Aug. 24, 2011, 7:58 pm
Pete from Windsor terrace says:

As someone who works in real estate, I can say nothing good about The Atlantic yards project.
It's too big, in the wrong place, and will be built- against enormous local opposition- by an out of control
State Agency in concert with a guy who is using the taxpayers money when plenty of private developers would
have developed that area with private capital.
That is one Bruce Ratner, a creepy buddy of former Gov.Pataki, who never tells the truth about anything: Witnesshis recent prevarication on the number of jobs the project would bring.
Aug. 24, 2011, 9:35 pm
harriet from north side of mount prospect says:
If you really think building housing is important, then answer me this: How many dollars of public subsidies went to build each unit that Ratner is building? And should taxpayers subsidize housing construction in a neighborhood where croissants cost $4?
Aug. 24, 2011, 9:49 pm
Tal Barzilai from Pleasantville, NY says:
I can never understand why there are those who will believe anything that Ratner tells them. In reality he cares next to nothing about communites, he just uses them to help him push it forward. When it was this area ever really blighted? Was it ever said to be blighted long before he wanted to build there? I don't think so. Even Roger Green, who supports this project didn't think it was blighted. Studies that were found by taking his own numbers found that the two lowest levels of income will not even be living there. In other words, who is it really going to be affordable to? For those who didn't know, what was torn was a number of lowrise apartments, local businesses, and former factories that were converted to residential property with such defined achitecture only to be torn down for something that can go just about anywere. Just to let you all know, this isn't Ratner paying for it, the money is comming from the entire state.
Aug. 24, 2011, 10:34 pm
Josef from downtown says:
1. Al and Steve demonstrate that they are clueless. This project was held up because (a) building a stadium, housing and office space are controversial (I would say illegal and immoral) uses of eminent domain, and (2) Mr. Ratner's original plans would have placed undue strain on local infrastructure and service provision - tons of new kids to school, sewage to pump, drivers for the streets to absorb, etc, and Ratner was not interested in bearing any part of the burden of updating those crucial services and infrastructure.

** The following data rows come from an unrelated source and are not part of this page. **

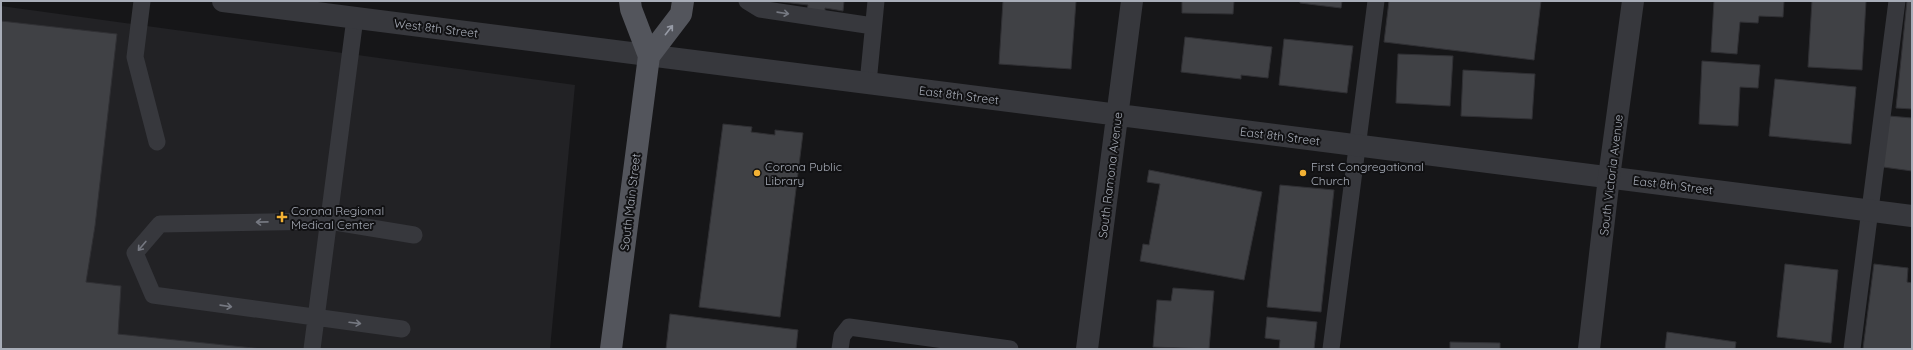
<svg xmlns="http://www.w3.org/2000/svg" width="1913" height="350" viewBox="0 0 1913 350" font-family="Quicksand,sans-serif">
	<rect width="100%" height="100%" fill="#161618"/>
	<path fill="#222225" d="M1,6L575,85L550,349H1Z"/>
	<path fill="#404145" stroke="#303034" d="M774,1H844L843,11L825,8V12L807,9L808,5Z
		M1003,1H1076L1071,69L999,64Z
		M1182,1H1234L1233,14L1182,13Z
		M1300,1H1342L1341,8L1300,3Z
		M1389,1H1541L1534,60L1384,42Z
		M1714,1H1784L1783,17L1759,16L1758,23L1740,22L1737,54L1711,52Z
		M1812,1H1866L1862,70L1808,67Z
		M1907,1H1912V109L1896,108Z
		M1,21L117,34L95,226L86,282L121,286L118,334L263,349H1Z
		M1185,37L1272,47L1268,78L1241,75V79L1181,72Z
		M1284,39L1353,46L1347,93L1279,85Z
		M1398,54L1453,56L1450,106L1396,103Z
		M1702,61L1760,65L1758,88L1740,87L1738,126L1699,124Z
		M1463,70L1535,74L1532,119L1461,116Z
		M1775,79L1856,87L1851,144L1769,136Z
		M1889,116L1912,118V171L1883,167Z
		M723,124L752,127L751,132L775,135V130L803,133L780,317L699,307Z
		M1149,170L1262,192L1244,280L1140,261L1143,244L1149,245L1160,184L1147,182Z
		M1280,185L1334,190L1321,312L1267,307Z
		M1785,264L1838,270L1831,343L1777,337Z
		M1874,264L1908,268L1907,282L1912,283V349H1863Z
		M1173,288L1214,291L1209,349L1153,347L1157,300L1171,301Z
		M670,314L798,330L796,349H666Z
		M1267,317L1317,322L1314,349H1279L1280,340L1265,338Z
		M1667,332L1736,342L1735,349H1665Z
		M1450,342L1500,343V349H1450Z"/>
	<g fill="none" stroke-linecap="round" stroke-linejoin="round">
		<path stroke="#37383d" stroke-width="17" d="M142,1L135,57L157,142
			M747,1L760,9L873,26
			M868,83L876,1
			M402,329L153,295L135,253L160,224L329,221L414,235
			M312,349L355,18
			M840,349L842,336L849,327L1010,349
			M1331,349L1376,1
			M1852,349L1897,1"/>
		<path stroke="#37383d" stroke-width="22" d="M223,1L1912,216
			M1087,349L1132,1"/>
		<path stroke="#37383d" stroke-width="22" d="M1589,349L1609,177L1633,1"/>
		<path stroke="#53555c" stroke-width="22" d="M649,56L681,14L683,1
			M611,349L649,56L631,9L630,1"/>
	</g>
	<defs><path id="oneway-shaft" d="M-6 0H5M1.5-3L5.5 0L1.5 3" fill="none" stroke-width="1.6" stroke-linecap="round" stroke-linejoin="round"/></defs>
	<g stroke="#757881">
		<use href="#oneway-shaft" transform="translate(783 13) rotate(8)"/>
		<use href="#oneway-shaft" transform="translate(262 222) rotate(179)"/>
		<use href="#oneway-shaft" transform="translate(142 246) rotate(130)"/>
		<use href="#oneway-shaft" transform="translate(226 306) rotate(8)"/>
		<use href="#oneway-shaft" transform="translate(355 323) rotate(7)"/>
	</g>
	<use stroke="#979ba6" href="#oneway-shaft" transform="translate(669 30) rotate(-52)"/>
	<g fill="#f2b134" stroke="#111113" stroke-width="1.5">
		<circle cx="757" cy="173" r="4"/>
		<circle cx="1303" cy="173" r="4"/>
		<path d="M280 211h4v4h4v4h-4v4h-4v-4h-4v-4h4z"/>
	</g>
	<g text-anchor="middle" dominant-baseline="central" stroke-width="4" stroke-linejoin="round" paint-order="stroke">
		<g font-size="12" fill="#a8adb8" stroke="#111113">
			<text transform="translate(436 28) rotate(7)">West 8th Street</text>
			<text transform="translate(959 95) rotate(7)">East 8th Street</text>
			<text transform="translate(1280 136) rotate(7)">East 8th Street</text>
			<text transform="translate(1110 175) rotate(-83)">South Ramona Avenue</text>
			<text transform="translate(1611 175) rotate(-83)">South Victoria Avenue</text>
			<text transform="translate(1673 185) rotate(7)">East 8th Street</text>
			<text transform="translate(630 202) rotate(-83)">South Main Street</text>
		</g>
		<g font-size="12" fill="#a8adb8" stroke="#111113" text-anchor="start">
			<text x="765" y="166">Corona Public<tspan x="765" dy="14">Library</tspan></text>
			<text x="1311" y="166">First Congregational<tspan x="1311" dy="14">Church</tspan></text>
			<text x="291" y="210">Corona Regional<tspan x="291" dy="14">Medical Center</tspan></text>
		</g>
	</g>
	<rect width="1913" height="350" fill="none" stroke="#a8adb8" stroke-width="4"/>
</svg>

2. Harriet, I call BS on your exaggeration - croissants are still $1.25 from the breakfast cart people. I should know: I love croissants, and I ain't rich, so take your aspersions with you and go jump in a lake.

3. Doubters like Frank and Joe are entitled to their opinion, but I am excited for an NBA team to be located closer to my house.

4. Nevertheless, I think that Mr. Ratner (and all developers) should basically not be allowed to build luxury housing. This city does not have enough affordable housing. How to incentivize more affordable housing is a complicated economic question, but it is clear that the city's "trickle-down" policy of letting the market handle housing construction has led to the construction of only luxury housing, with the idea apparently being that the most affluent will move into the newest, most luxurious places and everywhere else will lose its sheen and become available to the slightly less affluent all the way on down the line to railroad apartments in Ridgewood.